PROBLEM DETAILS:
Reproduce the records below verbatim, beginning with their first line and continuing through the line that contains "Professional and amateur photogra", with both of those lines included.

TASK INPUT:
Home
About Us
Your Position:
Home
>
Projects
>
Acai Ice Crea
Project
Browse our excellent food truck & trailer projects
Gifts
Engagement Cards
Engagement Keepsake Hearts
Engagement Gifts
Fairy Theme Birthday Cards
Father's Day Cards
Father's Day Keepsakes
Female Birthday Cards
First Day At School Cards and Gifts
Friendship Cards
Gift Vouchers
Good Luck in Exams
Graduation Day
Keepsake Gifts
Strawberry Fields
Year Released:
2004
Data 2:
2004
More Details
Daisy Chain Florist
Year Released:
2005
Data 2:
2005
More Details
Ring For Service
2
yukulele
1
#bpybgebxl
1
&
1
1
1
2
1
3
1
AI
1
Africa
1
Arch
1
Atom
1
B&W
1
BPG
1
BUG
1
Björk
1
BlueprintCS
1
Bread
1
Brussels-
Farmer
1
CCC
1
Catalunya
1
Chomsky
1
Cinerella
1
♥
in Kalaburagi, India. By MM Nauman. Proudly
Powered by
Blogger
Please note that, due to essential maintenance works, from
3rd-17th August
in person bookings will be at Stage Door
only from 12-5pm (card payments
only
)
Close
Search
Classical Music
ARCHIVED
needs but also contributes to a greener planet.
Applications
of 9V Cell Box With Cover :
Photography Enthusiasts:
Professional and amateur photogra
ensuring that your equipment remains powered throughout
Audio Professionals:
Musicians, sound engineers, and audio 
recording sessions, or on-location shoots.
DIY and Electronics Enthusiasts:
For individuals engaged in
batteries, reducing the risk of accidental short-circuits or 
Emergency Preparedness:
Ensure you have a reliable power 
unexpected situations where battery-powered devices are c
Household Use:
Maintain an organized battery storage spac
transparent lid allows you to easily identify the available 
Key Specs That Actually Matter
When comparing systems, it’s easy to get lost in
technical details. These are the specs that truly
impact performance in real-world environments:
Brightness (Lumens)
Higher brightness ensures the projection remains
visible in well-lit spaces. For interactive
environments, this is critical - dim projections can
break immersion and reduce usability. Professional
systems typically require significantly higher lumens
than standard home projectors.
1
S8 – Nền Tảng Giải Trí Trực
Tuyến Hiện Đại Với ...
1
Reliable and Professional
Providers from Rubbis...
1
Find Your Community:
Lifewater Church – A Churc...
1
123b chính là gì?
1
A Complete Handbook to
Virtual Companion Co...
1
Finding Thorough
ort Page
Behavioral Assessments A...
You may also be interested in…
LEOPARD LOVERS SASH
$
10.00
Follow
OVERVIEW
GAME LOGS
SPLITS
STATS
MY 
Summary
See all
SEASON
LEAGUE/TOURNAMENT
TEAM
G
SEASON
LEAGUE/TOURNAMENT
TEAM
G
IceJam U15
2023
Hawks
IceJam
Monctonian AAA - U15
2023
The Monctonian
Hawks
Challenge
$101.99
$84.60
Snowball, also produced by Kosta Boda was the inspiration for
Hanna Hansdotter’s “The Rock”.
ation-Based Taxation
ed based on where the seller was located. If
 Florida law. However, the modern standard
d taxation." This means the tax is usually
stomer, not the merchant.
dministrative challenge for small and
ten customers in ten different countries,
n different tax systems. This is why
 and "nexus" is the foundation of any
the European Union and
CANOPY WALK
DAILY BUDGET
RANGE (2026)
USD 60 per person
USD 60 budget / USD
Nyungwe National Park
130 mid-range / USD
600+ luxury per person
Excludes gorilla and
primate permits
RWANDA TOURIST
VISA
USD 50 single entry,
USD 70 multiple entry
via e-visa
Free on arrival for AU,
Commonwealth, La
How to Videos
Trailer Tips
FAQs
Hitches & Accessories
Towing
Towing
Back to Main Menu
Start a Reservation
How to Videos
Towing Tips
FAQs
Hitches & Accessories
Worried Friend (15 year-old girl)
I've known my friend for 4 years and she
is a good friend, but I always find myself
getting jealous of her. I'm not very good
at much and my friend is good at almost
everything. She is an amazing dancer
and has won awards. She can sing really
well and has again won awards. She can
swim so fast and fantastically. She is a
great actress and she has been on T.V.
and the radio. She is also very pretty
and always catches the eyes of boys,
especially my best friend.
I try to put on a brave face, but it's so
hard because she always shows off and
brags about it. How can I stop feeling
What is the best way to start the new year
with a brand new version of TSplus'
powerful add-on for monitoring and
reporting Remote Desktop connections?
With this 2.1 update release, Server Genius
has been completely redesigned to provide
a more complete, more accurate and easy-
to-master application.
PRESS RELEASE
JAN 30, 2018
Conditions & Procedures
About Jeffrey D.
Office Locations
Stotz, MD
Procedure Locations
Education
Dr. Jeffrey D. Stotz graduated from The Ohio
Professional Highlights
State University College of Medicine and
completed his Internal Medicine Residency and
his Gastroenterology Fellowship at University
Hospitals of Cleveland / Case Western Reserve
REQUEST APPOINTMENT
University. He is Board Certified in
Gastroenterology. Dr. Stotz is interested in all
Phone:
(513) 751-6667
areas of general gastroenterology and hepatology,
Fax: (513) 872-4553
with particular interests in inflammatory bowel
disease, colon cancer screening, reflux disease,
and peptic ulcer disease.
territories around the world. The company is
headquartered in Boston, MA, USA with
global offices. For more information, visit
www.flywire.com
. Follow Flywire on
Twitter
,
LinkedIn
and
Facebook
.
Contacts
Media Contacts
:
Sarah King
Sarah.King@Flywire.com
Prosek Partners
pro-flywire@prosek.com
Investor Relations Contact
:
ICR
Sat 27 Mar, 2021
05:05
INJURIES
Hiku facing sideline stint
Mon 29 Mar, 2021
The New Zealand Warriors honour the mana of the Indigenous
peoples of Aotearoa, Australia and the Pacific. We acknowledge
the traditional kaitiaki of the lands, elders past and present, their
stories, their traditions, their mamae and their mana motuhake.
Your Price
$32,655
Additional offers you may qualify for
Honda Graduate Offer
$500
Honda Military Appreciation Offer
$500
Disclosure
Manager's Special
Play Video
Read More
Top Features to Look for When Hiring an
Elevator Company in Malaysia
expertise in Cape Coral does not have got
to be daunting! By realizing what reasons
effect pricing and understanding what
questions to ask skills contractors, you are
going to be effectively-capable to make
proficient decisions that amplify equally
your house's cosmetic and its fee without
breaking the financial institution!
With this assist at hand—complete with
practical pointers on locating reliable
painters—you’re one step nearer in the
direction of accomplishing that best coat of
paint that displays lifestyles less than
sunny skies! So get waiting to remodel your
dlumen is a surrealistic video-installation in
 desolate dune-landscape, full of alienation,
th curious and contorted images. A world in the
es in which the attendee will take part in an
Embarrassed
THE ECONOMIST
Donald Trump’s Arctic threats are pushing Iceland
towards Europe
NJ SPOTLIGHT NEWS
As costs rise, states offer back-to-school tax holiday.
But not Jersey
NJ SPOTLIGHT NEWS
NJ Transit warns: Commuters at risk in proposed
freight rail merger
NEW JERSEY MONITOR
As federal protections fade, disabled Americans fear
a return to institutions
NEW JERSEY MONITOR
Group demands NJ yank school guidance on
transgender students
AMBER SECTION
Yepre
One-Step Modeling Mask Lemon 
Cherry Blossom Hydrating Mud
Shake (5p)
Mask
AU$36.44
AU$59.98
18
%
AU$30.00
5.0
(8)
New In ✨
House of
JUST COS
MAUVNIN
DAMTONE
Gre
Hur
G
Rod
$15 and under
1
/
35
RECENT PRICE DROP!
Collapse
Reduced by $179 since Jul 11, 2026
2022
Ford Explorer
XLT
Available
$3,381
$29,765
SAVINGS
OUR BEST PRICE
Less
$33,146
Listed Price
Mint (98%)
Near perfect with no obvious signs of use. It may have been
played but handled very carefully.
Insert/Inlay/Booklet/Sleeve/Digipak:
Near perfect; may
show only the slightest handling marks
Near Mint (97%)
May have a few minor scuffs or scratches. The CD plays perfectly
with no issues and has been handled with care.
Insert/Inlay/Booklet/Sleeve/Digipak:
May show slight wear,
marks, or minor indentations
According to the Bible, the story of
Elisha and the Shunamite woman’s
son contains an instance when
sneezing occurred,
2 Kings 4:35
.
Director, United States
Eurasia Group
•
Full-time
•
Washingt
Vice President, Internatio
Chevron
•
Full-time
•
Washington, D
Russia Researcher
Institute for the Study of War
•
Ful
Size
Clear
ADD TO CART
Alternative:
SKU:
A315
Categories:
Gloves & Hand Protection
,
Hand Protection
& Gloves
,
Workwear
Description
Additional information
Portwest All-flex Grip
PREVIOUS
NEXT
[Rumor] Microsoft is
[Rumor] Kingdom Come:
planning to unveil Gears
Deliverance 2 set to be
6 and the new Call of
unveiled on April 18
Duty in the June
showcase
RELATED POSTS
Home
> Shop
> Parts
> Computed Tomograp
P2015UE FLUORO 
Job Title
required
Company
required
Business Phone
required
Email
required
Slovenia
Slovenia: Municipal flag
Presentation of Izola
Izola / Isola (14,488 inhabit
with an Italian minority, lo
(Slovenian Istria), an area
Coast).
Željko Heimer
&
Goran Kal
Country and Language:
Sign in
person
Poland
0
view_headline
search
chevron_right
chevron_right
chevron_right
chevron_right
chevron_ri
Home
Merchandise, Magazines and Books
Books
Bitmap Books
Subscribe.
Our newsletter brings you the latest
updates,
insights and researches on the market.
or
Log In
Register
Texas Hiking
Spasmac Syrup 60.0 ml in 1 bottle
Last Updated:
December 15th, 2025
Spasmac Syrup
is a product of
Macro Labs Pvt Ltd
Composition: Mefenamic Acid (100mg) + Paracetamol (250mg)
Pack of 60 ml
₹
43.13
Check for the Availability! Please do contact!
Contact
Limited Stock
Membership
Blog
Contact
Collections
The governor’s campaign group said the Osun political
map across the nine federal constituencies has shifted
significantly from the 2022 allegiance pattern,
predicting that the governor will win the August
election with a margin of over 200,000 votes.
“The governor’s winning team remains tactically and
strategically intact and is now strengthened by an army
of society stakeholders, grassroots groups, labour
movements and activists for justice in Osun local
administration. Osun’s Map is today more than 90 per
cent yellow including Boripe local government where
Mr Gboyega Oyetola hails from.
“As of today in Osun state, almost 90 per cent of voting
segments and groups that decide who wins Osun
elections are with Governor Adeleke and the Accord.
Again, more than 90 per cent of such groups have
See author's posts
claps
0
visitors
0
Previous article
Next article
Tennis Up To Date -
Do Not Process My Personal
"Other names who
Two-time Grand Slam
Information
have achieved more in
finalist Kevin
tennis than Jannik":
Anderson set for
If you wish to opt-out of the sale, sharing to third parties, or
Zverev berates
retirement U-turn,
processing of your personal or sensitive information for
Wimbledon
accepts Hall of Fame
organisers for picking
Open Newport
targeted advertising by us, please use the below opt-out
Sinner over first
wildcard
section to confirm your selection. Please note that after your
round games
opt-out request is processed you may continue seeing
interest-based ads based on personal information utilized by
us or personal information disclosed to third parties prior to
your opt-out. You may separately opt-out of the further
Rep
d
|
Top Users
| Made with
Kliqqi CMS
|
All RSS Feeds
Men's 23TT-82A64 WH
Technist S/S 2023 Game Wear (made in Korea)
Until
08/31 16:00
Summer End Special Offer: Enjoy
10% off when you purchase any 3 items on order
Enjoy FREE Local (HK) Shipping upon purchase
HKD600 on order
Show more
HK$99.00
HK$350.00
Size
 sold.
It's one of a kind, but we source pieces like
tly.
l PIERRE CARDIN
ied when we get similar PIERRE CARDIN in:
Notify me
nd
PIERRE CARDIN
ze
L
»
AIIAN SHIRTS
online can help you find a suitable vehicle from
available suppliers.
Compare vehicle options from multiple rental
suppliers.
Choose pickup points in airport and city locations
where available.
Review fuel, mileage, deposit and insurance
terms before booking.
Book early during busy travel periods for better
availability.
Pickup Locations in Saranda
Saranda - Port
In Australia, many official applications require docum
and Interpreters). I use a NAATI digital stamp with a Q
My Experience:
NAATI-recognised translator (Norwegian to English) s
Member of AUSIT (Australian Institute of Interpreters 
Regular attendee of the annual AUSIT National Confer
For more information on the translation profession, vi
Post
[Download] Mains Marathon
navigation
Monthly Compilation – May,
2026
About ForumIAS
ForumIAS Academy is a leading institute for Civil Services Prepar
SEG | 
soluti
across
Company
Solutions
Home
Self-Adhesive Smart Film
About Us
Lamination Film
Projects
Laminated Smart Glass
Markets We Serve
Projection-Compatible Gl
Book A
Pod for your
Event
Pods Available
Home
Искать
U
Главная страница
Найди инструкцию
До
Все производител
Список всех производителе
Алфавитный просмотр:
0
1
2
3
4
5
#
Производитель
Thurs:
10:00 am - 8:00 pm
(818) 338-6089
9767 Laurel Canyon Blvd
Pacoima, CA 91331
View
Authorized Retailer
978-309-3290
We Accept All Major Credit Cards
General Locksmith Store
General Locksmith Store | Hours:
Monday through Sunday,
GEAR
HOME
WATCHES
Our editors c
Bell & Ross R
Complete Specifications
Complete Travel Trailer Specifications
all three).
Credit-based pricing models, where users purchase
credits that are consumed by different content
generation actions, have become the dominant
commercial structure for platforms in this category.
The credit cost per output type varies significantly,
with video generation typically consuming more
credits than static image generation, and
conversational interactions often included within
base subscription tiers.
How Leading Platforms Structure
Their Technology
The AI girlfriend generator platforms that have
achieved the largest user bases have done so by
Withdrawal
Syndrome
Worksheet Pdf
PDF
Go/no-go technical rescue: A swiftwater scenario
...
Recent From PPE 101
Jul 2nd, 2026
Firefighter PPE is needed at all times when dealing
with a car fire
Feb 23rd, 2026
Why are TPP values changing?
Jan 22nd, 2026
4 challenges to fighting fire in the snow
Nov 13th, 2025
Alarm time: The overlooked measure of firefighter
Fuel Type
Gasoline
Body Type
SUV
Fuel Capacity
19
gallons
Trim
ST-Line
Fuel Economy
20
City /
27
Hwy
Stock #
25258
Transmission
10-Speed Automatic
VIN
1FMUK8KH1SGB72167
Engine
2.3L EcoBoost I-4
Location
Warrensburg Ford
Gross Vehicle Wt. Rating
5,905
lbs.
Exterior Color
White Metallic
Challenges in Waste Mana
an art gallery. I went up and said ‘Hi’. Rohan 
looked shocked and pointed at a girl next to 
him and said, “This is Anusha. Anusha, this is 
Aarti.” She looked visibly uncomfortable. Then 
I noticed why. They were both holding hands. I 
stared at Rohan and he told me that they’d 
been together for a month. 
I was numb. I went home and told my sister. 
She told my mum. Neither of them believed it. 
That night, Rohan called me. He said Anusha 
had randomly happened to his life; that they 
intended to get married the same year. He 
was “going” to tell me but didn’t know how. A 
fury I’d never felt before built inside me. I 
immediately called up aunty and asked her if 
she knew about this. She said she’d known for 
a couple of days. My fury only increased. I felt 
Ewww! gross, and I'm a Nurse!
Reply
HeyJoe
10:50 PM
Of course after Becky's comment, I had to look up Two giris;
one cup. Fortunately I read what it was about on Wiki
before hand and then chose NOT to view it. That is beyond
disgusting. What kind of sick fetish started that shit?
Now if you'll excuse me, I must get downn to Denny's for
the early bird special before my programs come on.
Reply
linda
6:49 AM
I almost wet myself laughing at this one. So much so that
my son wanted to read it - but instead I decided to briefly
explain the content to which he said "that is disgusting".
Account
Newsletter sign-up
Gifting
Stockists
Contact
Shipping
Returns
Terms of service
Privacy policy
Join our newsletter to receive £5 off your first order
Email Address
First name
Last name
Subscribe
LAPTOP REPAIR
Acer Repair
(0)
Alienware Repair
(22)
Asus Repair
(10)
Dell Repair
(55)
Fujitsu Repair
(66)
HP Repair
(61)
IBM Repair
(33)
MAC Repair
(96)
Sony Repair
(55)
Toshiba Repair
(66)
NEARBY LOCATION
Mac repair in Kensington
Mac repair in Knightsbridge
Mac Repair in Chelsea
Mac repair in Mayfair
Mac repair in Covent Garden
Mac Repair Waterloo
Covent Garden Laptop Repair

OUTPUT OF THE TASK:
Home
About Us
Your Position:
Home
>
Projects
>
Acai Ice Crea
Project
Browse our excellent food truck & trailer projects
Gifts
Engagement Cards
Engagement Keepsake Hearts
Engagement Gifts
Fairy Theme Birthday Cards
Father's Day Cards
Father's Day Keepsakes
Female Birthday Cards
First Day At School Cards and Gifts
Friendship Cards
Gift Vouchers
Good Luck in Exams
Graduation Day
Keepsake Gifts
Strawberry Fields
Year Released:
2004
Data 2:
2004
More Details
Daisy Chain Florist
Year Released:
2005
Data 2:
2005
More Details
Ring For Service
2
yukulele
1
#bpybgebxl
1
&
1
1
1
2
1
3
1
AI
1
Africa
1
Arch
1
Atom
1
B&W
1
BPG
1
BUG
1
Björk
1
BlueprintCS
1
Bread
1
Brussels-
Farmer
1
CCC
1
Catalunya
1
Chomsky
1
Cinerella
1
♥
in Kalaburagi, India. By MM Nauman. Proudly
Powered by
Blogger
Please note that, due to essential maintenance works, from
3rd-17th August
in person bookings will be at Stage Door
only from 12-5pm (card payments
only
)
Close
Search
Classical Music
ARCHIVED
needs but also contributes to a greener planet.
Applications
of 9V Cell Box With Cover :
Photography Enthusiasts:
Professional and amateur photogra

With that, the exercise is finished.